▶ _What the exercise asks_
Could you rename "common name" to "vernacular name" everywhere in the listing below and give it back otherwise unchanged?

+---+

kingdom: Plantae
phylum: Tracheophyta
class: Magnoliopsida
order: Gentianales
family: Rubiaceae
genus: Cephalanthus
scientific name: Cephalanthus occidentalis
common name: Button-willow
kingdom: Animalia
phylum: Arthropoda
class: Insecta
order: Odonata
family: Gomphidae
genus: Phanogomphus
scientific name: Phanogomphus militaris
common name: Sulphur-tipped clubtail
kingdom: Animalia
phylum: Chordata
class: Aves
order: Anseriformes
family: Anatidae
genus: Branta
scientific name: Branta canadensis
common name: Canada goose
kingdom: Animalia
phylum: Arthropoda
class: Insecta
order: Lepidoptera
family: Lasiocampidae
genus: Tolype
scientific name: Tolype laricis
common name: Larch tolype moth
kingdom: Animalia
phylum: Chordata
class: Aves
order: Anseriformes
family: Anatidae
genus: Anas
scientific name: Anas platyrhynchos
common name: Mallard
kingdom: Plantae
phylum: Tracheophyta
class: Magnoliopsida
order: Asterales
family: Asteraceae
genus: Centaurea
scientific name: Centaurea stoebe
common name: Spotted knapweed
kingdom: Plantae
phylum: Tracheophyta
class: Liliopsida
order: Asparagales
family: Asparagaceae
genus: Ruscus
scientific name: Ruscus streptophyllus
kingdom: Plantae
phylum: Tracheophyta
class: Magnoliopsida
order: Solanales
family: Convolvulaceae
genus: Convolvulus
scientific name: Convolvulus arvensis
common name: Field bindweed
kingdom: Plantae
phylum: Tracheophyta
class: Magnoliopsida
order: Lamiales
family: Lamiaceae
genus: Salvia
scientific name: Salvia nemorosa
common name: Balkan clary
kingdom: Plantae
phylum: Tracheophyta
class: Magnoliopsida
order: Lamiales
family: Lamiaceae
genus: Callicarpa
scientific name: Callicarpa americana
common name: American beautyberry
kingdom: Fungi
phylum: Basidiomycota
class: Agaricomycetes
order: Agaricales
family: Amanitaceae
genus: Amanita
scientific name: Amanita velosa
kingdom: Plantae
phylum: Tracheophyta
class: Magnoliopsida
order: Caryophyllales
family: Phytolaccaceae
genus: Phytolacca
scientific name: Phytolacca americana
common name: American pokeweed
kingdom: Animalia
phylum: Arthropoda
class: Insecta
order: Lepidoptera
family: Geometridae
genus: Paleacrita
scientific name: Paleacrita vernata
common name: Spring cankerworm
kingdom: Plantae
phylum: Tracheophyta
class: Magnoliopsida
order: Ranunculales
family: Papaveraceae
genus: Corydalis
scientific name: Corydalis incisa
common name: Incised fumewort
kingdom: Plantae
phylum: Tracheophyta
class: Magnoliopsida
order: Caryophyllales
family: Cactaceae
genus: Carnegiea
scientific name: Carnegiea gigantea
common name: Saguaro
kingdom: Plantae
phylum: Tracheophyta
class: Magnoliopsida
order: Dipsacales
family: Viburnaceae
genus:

+---+

▶ _Reply_
kingdom: Plantae
phylum: Tracheophyta
class: Magnoliopsida
order: Gentianales
family: Rubiaceae
genus: Cephalanthus
scientific name: Cephalanthus occidentalis
vernacular name: Button-willow
kingdom: Animalia
phylum: Arthropoda
class: Insecta
order: Odonata
family: Gomphidae
genus: Phanogomphus
scientific name: Phanogomphus militaris
vernacular name: Sulphur-tipped clubtail
kingdom: Animalia
phylum: Chordata
class: Aves
order: Anseriformes
family: Anatidae
genus: Branta
scientific name: Branta canadensis
vernacular name: Canada goose
kingdom: Animalia
phylum: Arthropoda
class: Insecta
order: Lepidoptera
family: Lasiocampidae
genus: Tolype
scientific name: Tolype laricis
vernacular name: Larch tolype moth
kingdom: Animalia
phylum: Chordata
class: Aves
order: Anseriformes
family: Anatidae
genus: Anas
scientific name: Anas platyrhynchos
vernacular name: Mallard
kingdom: Plantae
phylum: Tracheophyta
class: Magnoliopsida
order: Asterales
family: Asteraceae
genus: Centaurea
scientific name: Centaurea stoebe
vernacular name: Spotted knapweed
kingdom: Plantae
phylum: Tracheophyta
class: Liliopsida
order: Asparagales
family: Asparagaceae
genus: Ruscus
scientific name: Ruscus streptophyllus
kingdom: Plantae
phylum: Tracheophyta
class: Magnoliopsida
order: Solanales
family: Convolvulaceae
genus: Convolvulus
scientific name: Convolvulus arvensis
vernacular name: Field bindweed
kingdom: Plantae
phylum: Tracheophyta
class: Magnoliopsida
order: Lamiales
family: Lamiaceae
genus: Salvia
scientific name: Salvia nemorosa
vernacular name: Balkan clary
kingdom: Plantae
phylum: Tracheophyta
class: Magnoliopsida
order: Lamiales
family: Lamiaceae
genus: Callicarpa
scientific name: Callicarpa americana
vernacular name: American beautyberry
kingdom: Fungi
phylum: Basidiomycota
class: Agaricomycetes
order: Agaricales
family: Amanitaceae
genus: Amanita
scientific name: Amanita velosa
kingdom: Plantae
phylum: Tracheophyta
class: Magnoliopsida
order: Caryophyllales
family: Phytolaccaceae
genus: Phytolacca
scientific name: Phytolacca americana
vernacular name: American pokeweed
kingdom: Animalia
phylum: Arthropoda
class: Insecta
order: Lepidoptera
family: Geometridae
genus: Paleacrita
scientific name: Paleacrita vernata
vernacular name: Spring cankerworm
kingdom: Plantae
phylum: Tracheophyta
class: Magnoliopsida
order: Ranunculales
family: Papaveraceae
genus: Corydalis
scientific name: Corydalis incisa
vernacular name: Incised fumewort
kingdom: Plantae
phylum: Tracheophyta
class: Magnoliopsida
order: Caryophyllales
family: Cactaceae
genus: Carnegiea
scientific name: Carnegiea gigantea
vernacular name: Saguaro
kingdom: Plantae
phylum: Tracheophyta
class: Magnoliopsida
order: Dipsacales
family: Viburnaceae
genus:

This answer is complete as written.